Older teens and adults with attention deficit disorder are much less likely to commit a crime while on ADHD medication, a provocative study from Sweden found.
It also showed in dramatic fashion how much more prone people with ADHD are to break the law - four to seven times more likely than others.
The findings suggest that Ritalin, Adderall and other drugs that curb hyperactivity and boost attention remain important beyond the school-age years and that wider use of these medications in older patients might help curb crime.
"There definitely is a perception that it's a disease of childhood and you outgrow your need for medicines," said Dr. William Cooper, a pediatrics and preventive medicine professor at Vanderbilt University in Nashville. "We're beginning to understand that ADHD is a condition for many people that really lasts throughout their life."
He has researched ADHD but had no role in the new study, which was led by Paul Lichtenstein of the Karolinska Institute in Stockholm. The findings were published in Thursday's New England Journal of Medicine.

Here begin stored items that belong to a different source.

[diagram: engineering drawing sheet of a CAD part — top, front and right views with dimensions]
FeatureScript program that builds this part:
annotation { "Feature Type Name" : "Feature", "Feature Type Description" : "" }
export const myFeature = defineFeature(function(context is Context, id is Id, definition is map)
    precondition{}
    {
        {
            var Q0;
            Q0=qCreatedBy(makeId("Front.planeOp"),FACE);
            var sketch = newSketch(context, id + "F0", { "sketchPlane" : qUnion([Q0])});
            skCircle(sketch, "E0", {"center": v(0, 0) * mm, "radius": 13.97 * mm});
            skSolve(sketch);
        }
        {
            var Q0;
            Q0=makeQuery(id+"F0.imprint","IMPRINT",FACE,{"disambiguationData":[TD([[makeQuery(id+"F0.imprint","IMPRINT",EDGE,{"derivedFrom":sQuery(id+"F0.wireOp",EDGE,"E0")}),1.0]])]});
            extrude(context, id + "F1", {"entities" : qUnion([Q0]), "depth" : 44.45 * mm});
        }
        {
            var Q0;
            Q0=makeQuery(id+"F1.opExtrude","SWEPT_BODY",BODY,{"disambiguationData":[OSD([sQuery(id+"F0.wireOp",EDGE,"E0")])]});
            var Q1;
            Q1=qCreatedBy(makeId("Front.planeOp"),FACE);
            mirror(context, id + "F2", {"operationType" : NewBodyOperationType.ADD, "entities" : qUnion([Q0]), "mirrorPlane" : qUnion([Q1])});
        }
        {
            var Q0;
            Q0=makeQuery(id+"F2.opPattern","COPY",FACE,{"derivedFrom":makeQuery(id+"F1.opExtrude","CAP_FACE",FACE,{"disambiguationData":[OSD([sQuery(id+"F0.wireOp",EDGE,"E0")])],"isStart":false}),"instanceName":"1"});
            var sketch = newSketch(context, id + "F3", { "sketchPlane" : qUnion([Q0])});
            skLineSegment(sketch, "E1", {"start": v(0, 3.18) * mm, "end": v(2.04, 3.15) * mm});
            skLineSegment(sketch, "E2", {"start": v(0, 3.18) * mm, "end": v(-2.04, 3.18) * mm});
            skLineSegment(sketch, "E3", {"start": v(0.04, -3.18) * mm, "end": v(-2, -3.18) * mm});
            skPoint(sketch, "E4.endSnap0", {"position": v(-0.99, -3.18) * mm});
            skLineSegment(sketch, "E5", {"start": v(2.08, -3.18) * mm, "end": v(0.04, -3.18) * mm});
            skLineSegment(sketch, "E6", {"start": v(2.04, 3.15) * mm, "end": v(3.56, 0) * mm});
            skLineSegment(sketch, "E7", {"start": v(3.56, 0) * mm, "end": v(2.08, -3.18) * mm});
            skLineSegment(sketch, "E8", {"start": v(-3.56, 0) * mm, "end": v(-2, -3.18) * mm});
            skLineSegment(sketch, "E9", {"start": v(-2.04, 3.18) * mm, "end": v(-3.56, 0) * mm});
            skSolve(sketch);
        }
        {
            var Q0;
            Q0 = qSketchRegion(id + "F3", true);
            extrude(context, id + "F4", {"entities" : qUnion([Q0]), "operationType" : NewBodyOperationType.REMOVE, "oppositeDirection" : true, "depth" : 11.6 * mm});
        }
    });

For comparison purposes, researchers matched each ADHD patient with 10 similar people without the disorder from the general population.
They found:
- About 37 percent of men with ADHD were convicted of at least one crime during that four-year period, compared with just 9 percent of men without ADHD. For women, the crime rates were 15 percent with ADHD and 2 percent without it.
- Use of ADHD medicines reduced the likelihood of committing a crime by 32 percent in men and 41 percent in women.
The crimes were mostly burglaries or thefts. About 4,000 of more than 23,000 crimes committed were violent. ADHD medication use reduced all types of crime, Lichtenstein said.
ADHD medicines may help people organize their lives better and reduce impulsive behavior. They also bring a patient into counseling and health care, said Philip Asherson, a professor at the Institute of Psychiatry at King's College London.
"It's not necessarily just the medication" that is reducing the likelihood of crime, he said.
Still, Asherson said the study should lead to wider use of the drugs: "It firmly establishes the link between ADHD and criminality and establishes that medication has an impact on that criminality."